* _TEXT UNDER STUDY_:

The second round (qualifiers for the finals) of the contest organized by Bending Spoons was held today. The problemset was very interesting and challenging, although it's currently hidden by the organizers, I think I can recall most of it from memory.

https://www.codechef.com/BENDSP02

Let's discuss the problems in the comments. Here are the abridged statements. They may not be 100% accurate.

Problem 1: Given $$$n$$$ nonzero vectors with integer coordinates and different directions, find $$$n$$$ points such that the $$$i$$$-th point is in the same direction as the $$$i$$$-th given vector (looking from the origin), and these $$$n$$$ points are the vertices of a strictly convex polygon (in some order). $$$|v_i|, n \leq 50$$$, printed points can have coordinates up to $$$10^9$$$ by abs. value.

* _REQUIRED ACTION_: Continue the post above about the Bending Spoons qualifying round, picking up right after the statement of Problem 1.

* _MATERIAL PROVIDED_:
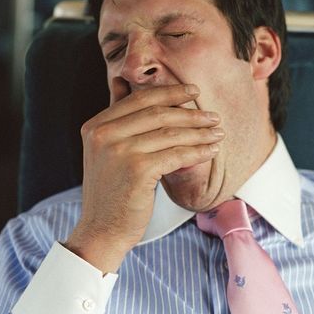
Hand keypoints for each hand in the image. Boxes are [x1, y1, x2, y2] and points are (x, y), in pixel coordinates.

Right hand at [65, 84, 222, 272]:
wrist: (102, 231)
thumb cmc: (111, 192)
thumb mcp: (105, 151)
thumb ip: (117, 120)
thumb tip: (122, 82)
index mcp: (95, 125)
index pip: (138, 100)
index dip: (169, 93)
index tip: (193, 91)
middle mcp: (104, 134)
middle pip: (157, 113)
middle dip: (190, 112)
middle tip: (213, 116)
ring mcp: (119, 151)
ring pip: (170, 133)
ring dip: (199, 132)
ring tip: (218, 133)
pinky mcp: (137, 169)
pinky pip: (176, 155)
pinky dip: (197, 152)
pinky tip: (210, 151)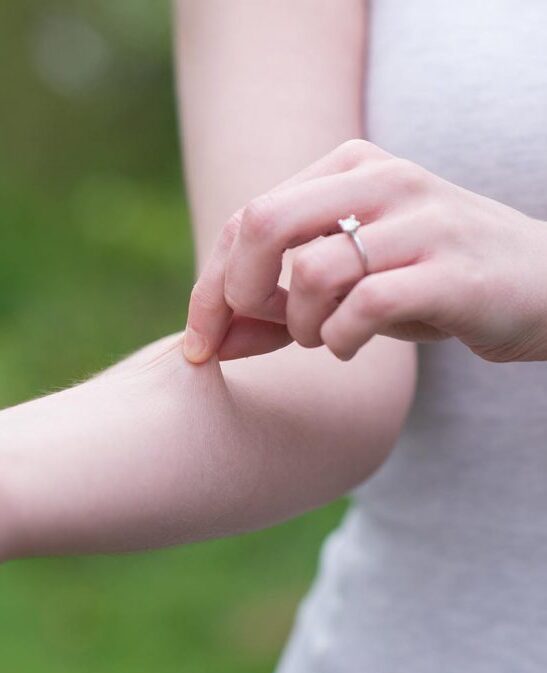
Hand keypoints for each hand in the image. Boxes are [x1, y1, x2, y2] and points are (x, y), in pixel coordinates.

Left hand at [184, 139, 546, 362]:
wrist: (541, 285)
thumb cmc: (430, 283)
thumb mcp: (349, 284)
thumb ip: (279, 305)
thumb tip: (205, 346)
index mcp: (350, 167)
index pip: (247, 217)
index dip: (210, 285)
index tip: (202, 342)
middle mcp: (382, 180)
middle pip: (263, 223)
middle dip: (237, 293)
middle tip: (258, 329)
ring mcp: (419, 221)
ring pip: (313, 271)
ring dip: (302, 325)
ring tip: (325, 337)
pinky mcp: (449, 270)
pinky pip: (365, 306)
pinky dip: (340, 340)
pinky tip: (350, 345)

* _RESULT OF THE TASK_:
Problem 2: Given a directed graph on $$$n$$$ nodes, each edge is labeled with a positive integer. You start from node $$$1$$$ with energy $$$0$$$. When traversing an edge with label $$$x$$$, your energy becomes $$$e' := e/2+x$$$. For each node, find the infimum of the set of values of energy you can have in that node, or $$$-1$$$ if it is unreachable. $$$n, m \leq 100000$$$

Problem 3: This problem was interactive, there's an $$$n \times m$$$ board, where $$$n \leq m$$$ and both $$$n,m$$$ are odd, and it's tiled with $$$(nm-1)/2$$$ dominos (so exactly one field is not tiled), the arrangement of dominos is not known to you. You can ask about a field and as a reply you get the other field covered by the same domino, or some special value meaning that the field is not tiled. Figure out which field is not tiled by asking no more than $$$n(ceil(\log_2(m/n)) + 3)$$$ queries. The interactor may be adaptive. $$$n,m \leq 1000$$$

Problem 4: Given an array, in one move you must choose a subarray $$$[l,r]$$$ of length at least two, add $$$(r-l+1)$$$ times the minimum element of that subarray to your score, and replace those $$$r-l+1$$$ elements with one element, their sum. The game is finished when there's only one element left. What's the highest score you can attain? $$$n \leq 60$$$, $$$|a_i| \leq 10^9$$$, so, elements can be negative. In one subtask, all elements are nonnegative.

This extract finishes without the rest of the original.